# NEUE SCHULE BITS ARRGGHH



## Joss (9 October 2008)

Having ordered one of these bits (a beval ring 5")  I tried it on with the bubble wrap round it as they recommend &amp; it was literally in my horses mouth for about 30 seconds.  I felt that it was slightly too small.  His other bits are 5" but somehow it came up small &amp; with it being a loose-ring I dont want it to pinch.

Anyway, I sent it back &amp; they have just rang to say there a teeth marks on it &amp; they wont accept it back.
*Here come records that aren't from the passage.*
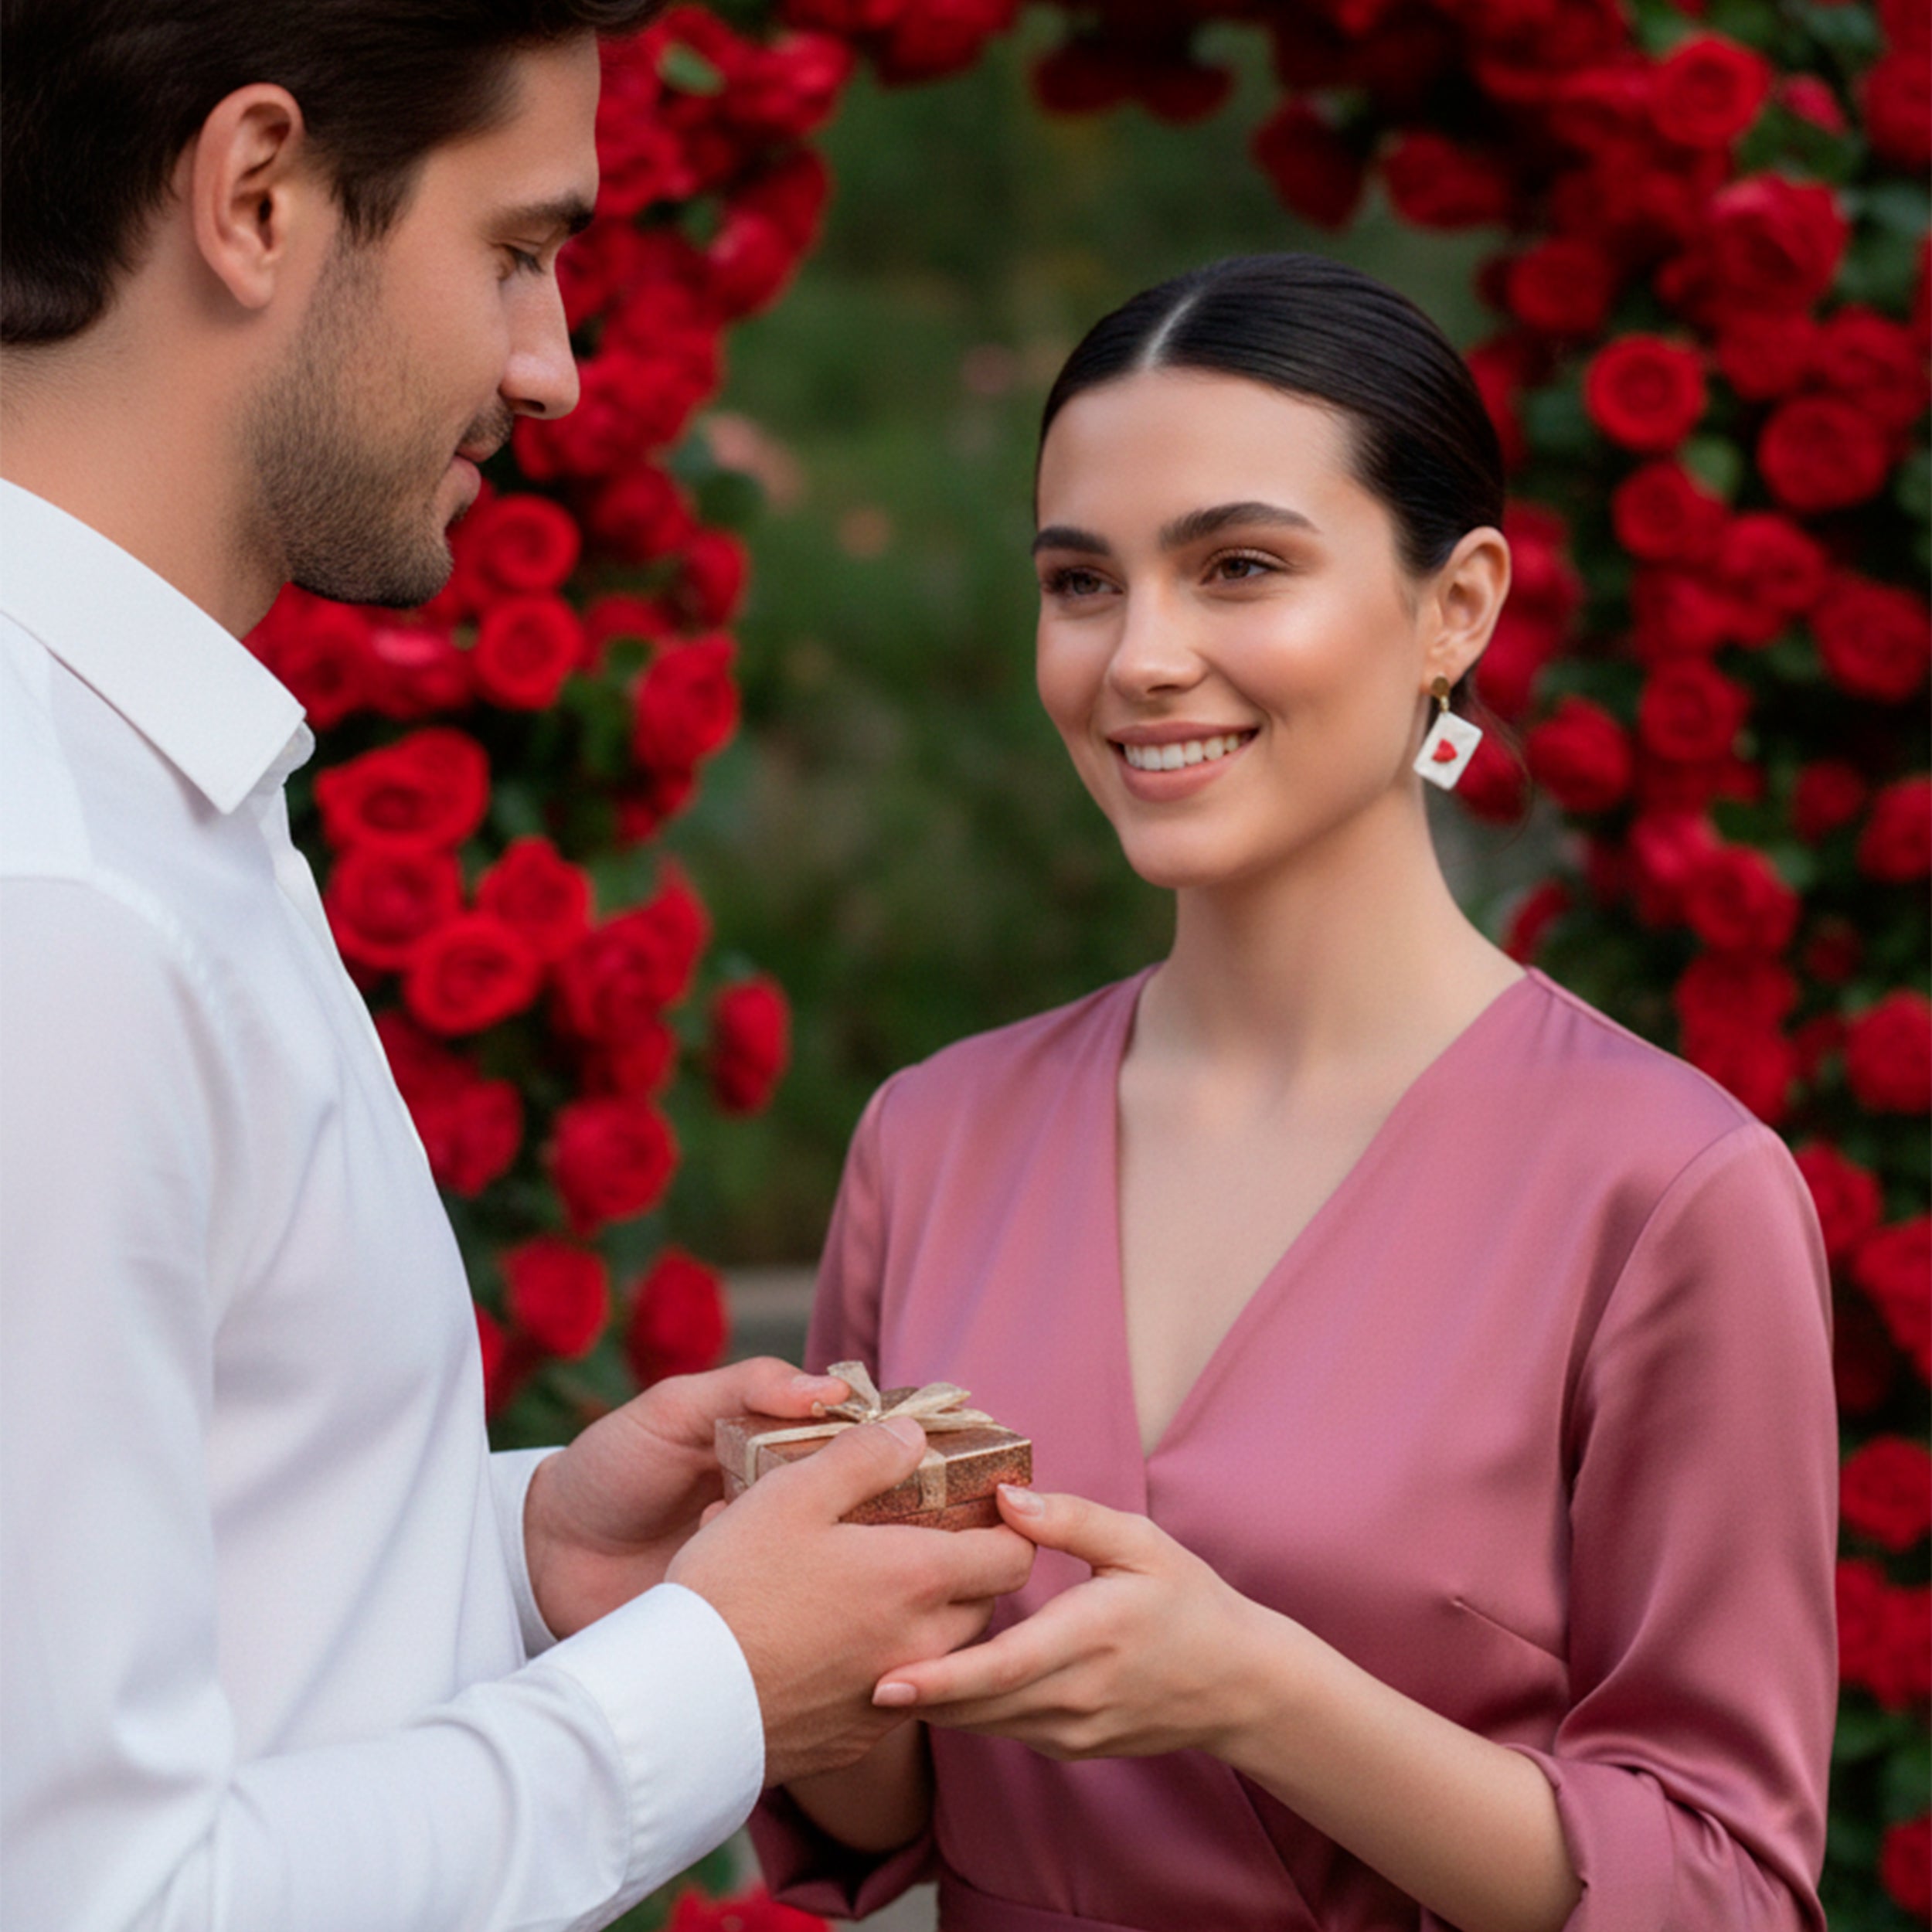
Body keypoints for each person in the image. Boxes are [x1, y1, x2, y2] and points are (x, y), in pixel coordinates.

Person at [0, 5, 1032, 1927]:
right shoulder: (59, 899)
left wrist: (525, 1550)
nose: (550, 368)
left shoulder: (147, 801)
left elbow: (150, 1629)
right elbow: (96, 1895)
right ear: (253, 194)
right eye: (517, 250)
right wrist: (714, 1679)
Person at [747, 255, 1838, 1930]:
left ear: (1454, 606)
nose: (1139, 658)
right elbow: (880, 1801)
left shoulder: (1665, 1187)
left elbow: (1719, 1884)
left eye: (1237, 566)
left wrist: (1261, 1692)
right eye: (1080, 582)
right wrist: (778, 1602)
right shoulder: (932, 1135)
I really find this hard to believe &amp; think that any marks must have been on there previously but not much I can do.  Bugger, bugger, bugger. What a waste of £50!!!!


----------



## JessPickle (9 October 2008)

rubber bit rings, or stick it on ebay.  I sold a neule schule bit for £40 on there.


----------



## minerva (9 October 2008)

Agree, i got my money back on ebay for an old one - but they did also refund me when i sent one back


----------



## flyingfeet (9 October 2008)

The only problem is that the salox marks really easily due to copper content, so I guess they couldn't sell it on as new, you would be unhappy if you paid £50 for a new bit and it had teeth marks.


----------



## spaniel (9 October 2008)

Bit rings pointless,  its already too small.   Lesson for all of us ordering new bits,  get the tape measure on it before fitting!

Stick it on Ebay.


----------



## measles (9 October 2008)

I bought a bit from them and it looked like my husband had knocked it up in his garage - all chisel marks and sharp edges.  They did take it back and replace it, but made me very wary of quality..


----------



## Madasmaz (12 October 2008)

Hi Joss,

If you read their sizing guide, NS always recommend going a 1/4 inch larger in loose rings. I have never had a problem with them personally and only buy bits from them as their service and advice line have been second to none in my experience.  Its a shame you have had a bad experience with them.


----------



## almorton (12 October 2008)

[ QUOTE ]
I bought a bit from them and it looked like my husband had knocked it up in his garage - all chisel marks and sharp edges.  They did take it back and replace it, but made me very wary of quality.. 

[/ QUOTE ]

odd you should say that! i had an ns bit, it sheared in the horses mouth + cut horse and my hand when i took bridle off! they (obviously) refunded me but horse was v upset, but have to say bits iv had since have been ok. id always check them 1st! i like the theory but im not their biggest fan.........


----------